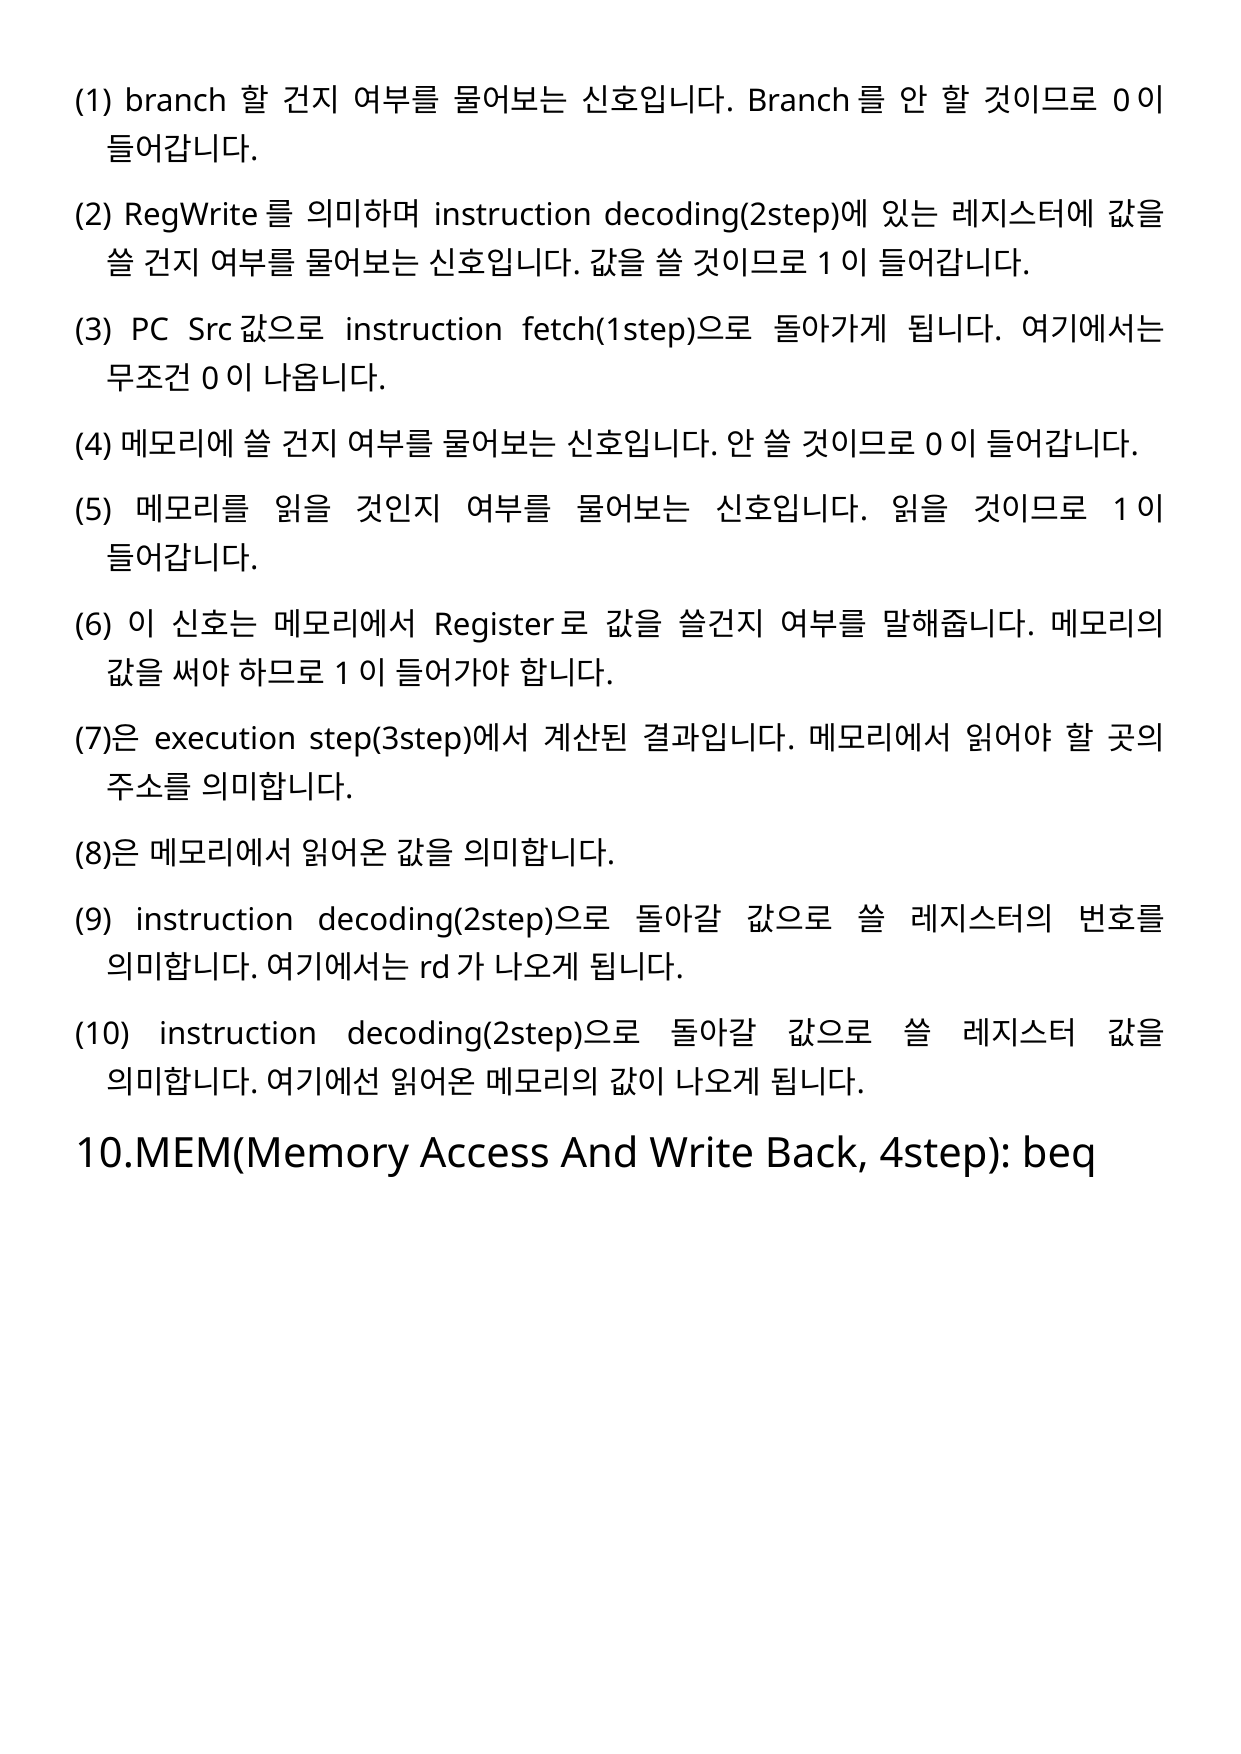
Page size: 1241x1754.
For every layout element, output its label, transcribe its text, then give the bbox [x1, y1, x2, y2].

text (4) 메모리에 쓸 건지 여부를 물어보는 신호입니다. 안 쓸 것이므로 0이 들어갑니다. [75, 419, 1165, 464]
text (1) branch 할 건지 여부를 물어보는 신호입니다. Branch를 안 할 것이므로 0이 들어갑니다. [75, 75, 1165, 169]
text (5) 메모리를 읽을 것인지 여부를 물어보는 신호입니다. 읽을 것이므로 1이 들어갑니다. [75, 484, 1165, 579]
text (3) PC Src값으로 instruction fetch(1step)으로 돌아가게 됩니다. 여기에서는 무조건 0이 나옵니다. [75, 304, 1165, 398]
text (7)은 execution step(3step)에서 계산된 결과입니다. 메모리에서 읽어야 할 곳의 주소를 의미합니다. [75, 713, 1165, 808]
text (6) 이 신호는 메모리에서 Register로 값을 쓸건지 여부를 말해줍니다. 메모리의 값을 써야 하므로 1이 들어가야 합니다. [75, 599, 1165, 693]
text (2) RegWrite를 의미하며 instruction decoding(2step)에 있는 레지스터에 값을 쓸 건지 여부를 물어보는 신호입니다. 값을 쓸 것이므로 1이 들어갑니다. [75, 189, 1165, 284]
text 10.MEM(Memory Access And Write Back, 4step): beq [75, 1123, 1165, 1180]
text (9) instruction decoding(2step)으로 돌아갈 값으로 쓸 레지스터의 번호를 의미합니다. 여기에서는 rd가 나오게 됩니다. [75, 894, 1165, 988]
text (10) instruction decoding(2step)으로 돌아갈 값으로 쓸 레지스터 값을 의미합니다. 여기에선 읽어온 메모리의 값이 나오게 됩니다. [75, 1008, 1165, 1103]
text (8)은 메모리에서 읽어온 값을 의미합니다. [75, 828, 1165, 873]
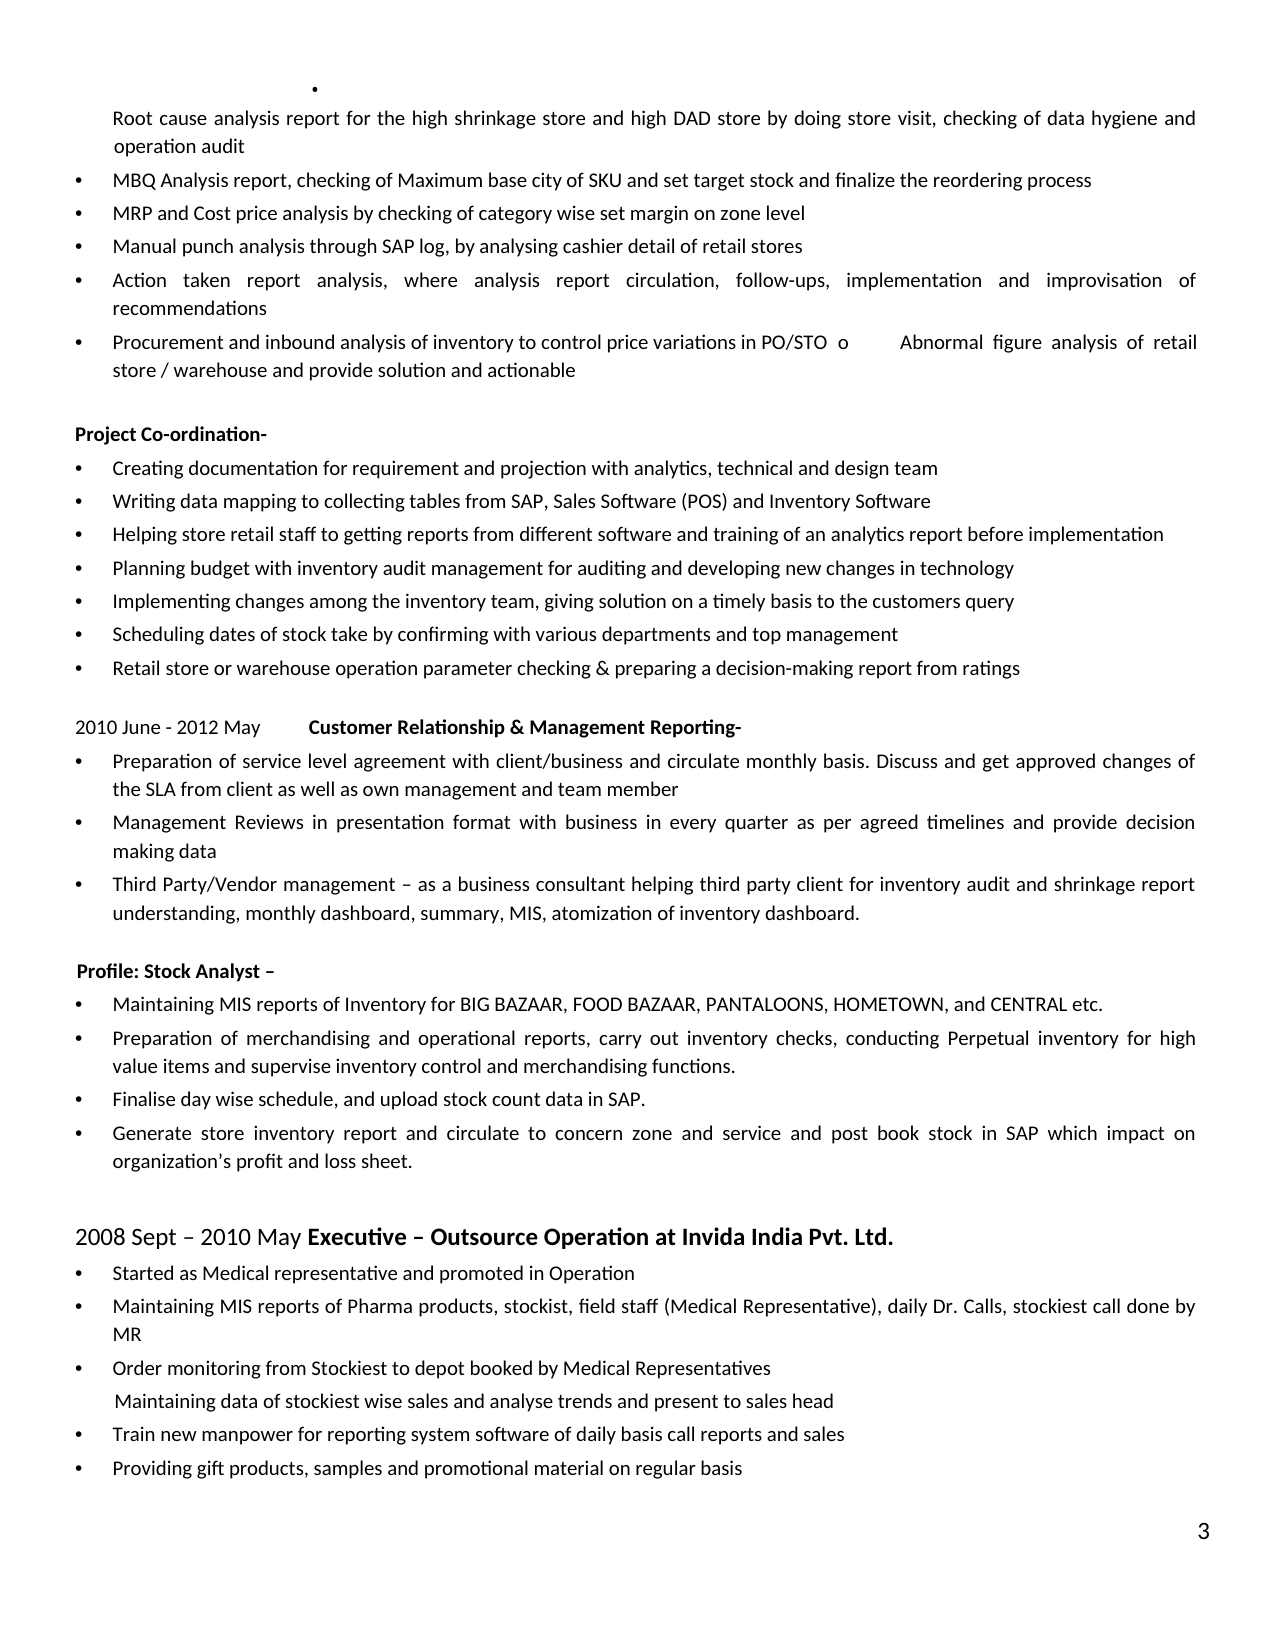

Written task. Give back word for word the lines from the one containing "For every layout" through the final line of the data above. Pictures are to be left out.

Answer section.
For every layout element, output its label, transcribe its text, then give the bbox [x1, y1, x2, y2].

text (4) 메모리에 쓸 건지 여부를 물어보는 신호입니다. 안 쓸 것이므로 0이 들어갑니다. [75, 419, 1165, 464]
text (1) branch 할 건지 여부를 물어보는 신호입니다. Branch를 안 할 것이므로 0이 들어갑니다. [75, 75, 1165, 169]
text (5) 메모리를 읽을 것인지 여부를 물어보는 신호입니다. 읽을 것이므로 1이 들어갑니다. [75, 484, 1165, 579]
text (3) PC Src값으로 instruction fetch(1step)으로 돌아가게 됩니다. 여기에서는 무조건 0이 나옵니다. [75, 304, 1165, 398]
text (7)은 execution step(3step)에서 계산된 결과입니다. 메모리에서 읽어야 할 곳의 주소를 의미합니다. [75, 713, 1165, 808]
text (6) 이 신호는 메모리에서 Register로 값을 쓸건지 여부를 말해줍니다. 메모리의 값을 써야 하므로 1이 들어가야 합니다. [75, 599, 1165, 693]
text (2) RegWrite를 의미하며 instruction decoding(2step)에 있는 레지스터에 값을 쓸 건지 여부를 물어보는 신호입니다. 값을 쓸 것이므로 1이 들어갑니다. [75, 189, 1165, 284]
text 10.MEM(Memory Access And Write Back, 4step): beq [75, 1123, 1165, 1180]
text (9) instruction decoding(2step)으로 돌아갈 값으로 쓸 레지스터의 번호를 의미합니다. 여기에서는 rd가 나오게 됩니다. [75, 894, 1165, 988]
text (10) instruction decoding(2step)으로 돌아갈 값으로 쓸 레지스터 값을 의미합니다. 여기에선 읽어온 메모리의 값이 나오게 됩니다. [75, 1008, 1165, 1103]
text (8)은 메모리에서 읽어온 값을 의미합니다. [75, 828, 1165, 873]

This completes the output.